Pour finir, le projet s’est intéressé aux pratiques des organismes de recherche. Ces derniers assument en effet un rôle dans la production de connaissances, mais aussi dans l’accès aux semences, notamment via les banques de gènes.

Pour cela, CoEx a associé sept organisations paysannes d’Afrique de l’Ouest et de France à onze laboratoires de recherche français et ouest-africains. « Nous nous devions d’exprimer par nos propres méthodes de recherche l’ambition d’imaginer des politiques publiques qui prennent en compte toute la diversité des besoins et du vécu des paysans », note Mathieu Thomas, généticien au Cirad et co-coordinateur de CoEx.

« La recherche n’est pas neutre en tant que partie prenante dans ce débat sur la diversité des systèmes semenciers, ajoute Sélim Louafi. CoEx a interrogé ce rôle, afin de remédier aux inégalités habituellement à l’œuvre, à la fois dans les collaborations de recherche entre paysans et scientifiques, mais aussi dans les systèmes de gouvernance des banques de gènes. »

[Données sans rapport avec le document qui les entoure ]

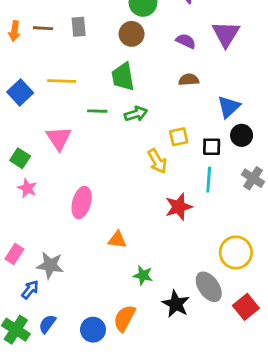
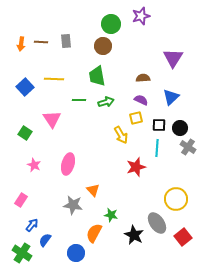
purple triangle: (226, 34) -> (173, 58), moved
purple semicircle: (186, 41) -> (141, 100), moved
black circle: (242, 135) -> (180, 128), moved
pink star: (27, 188) -> (34, 165), moved
orange triangle: (117, 240) -> (93, 190), turned 40
gray star: (50, 265) -> (73, 205), moved
orange semicircle: (124, 318) -> (94, 233), moved
blue semicircle: (47, 324) -> (45, 240), moved

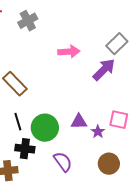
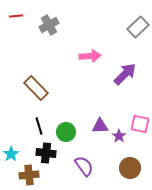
gray rectangle: (117, 44) -> (138, 27), moved
green circle: (45, 128) -> (66, 132), size x0.7

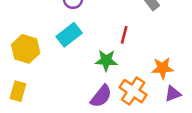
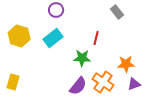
yellow hexagon: (26, 49) -> (19, 36), moved

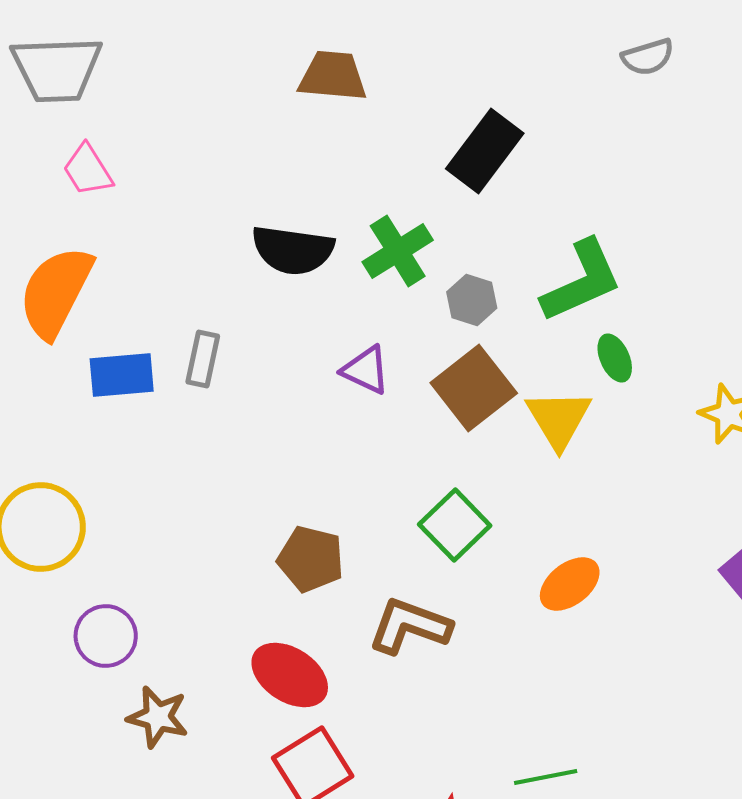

Le manque de collaboration entre instituts de recherche et organisations paysannes est parfois source de méfiances. L’expérience de CoEx a pourtant démontré toute la richesse des échanges pour les deux parties. Les membres du projet espèrent par exemple que ces enseignements feront évoluer les pratiques de gestion des banques de gènes, pour des collaborations plus ouvertes avec les organisations paysannes.

Un manuel pour une collaboration juste entre scientifiques et paysans
Relations non équitables, blocages administratifs dans le partage des ressources, tensions… Les instituts de recherche sont souvent mal équipés pour travailler avec les organisations paysannes. CoEx a ainsi voulu se faire un laboratoire vivant de nouvelles pratiques, plus justes et collaboratives. Cette démarche a donné naissance à un manuel de recommandations pour améliorer leurs relations. Tordre le cou aux idées reçues, ouvrir des espaces de discussion où paysans et chercheurs se sentent à l’aise pour partager informations et compétences… Ce manuel participe in fine à enrichir les travaux de recherche, tout en légitimant les savoirs et attentes des organisations paysannes.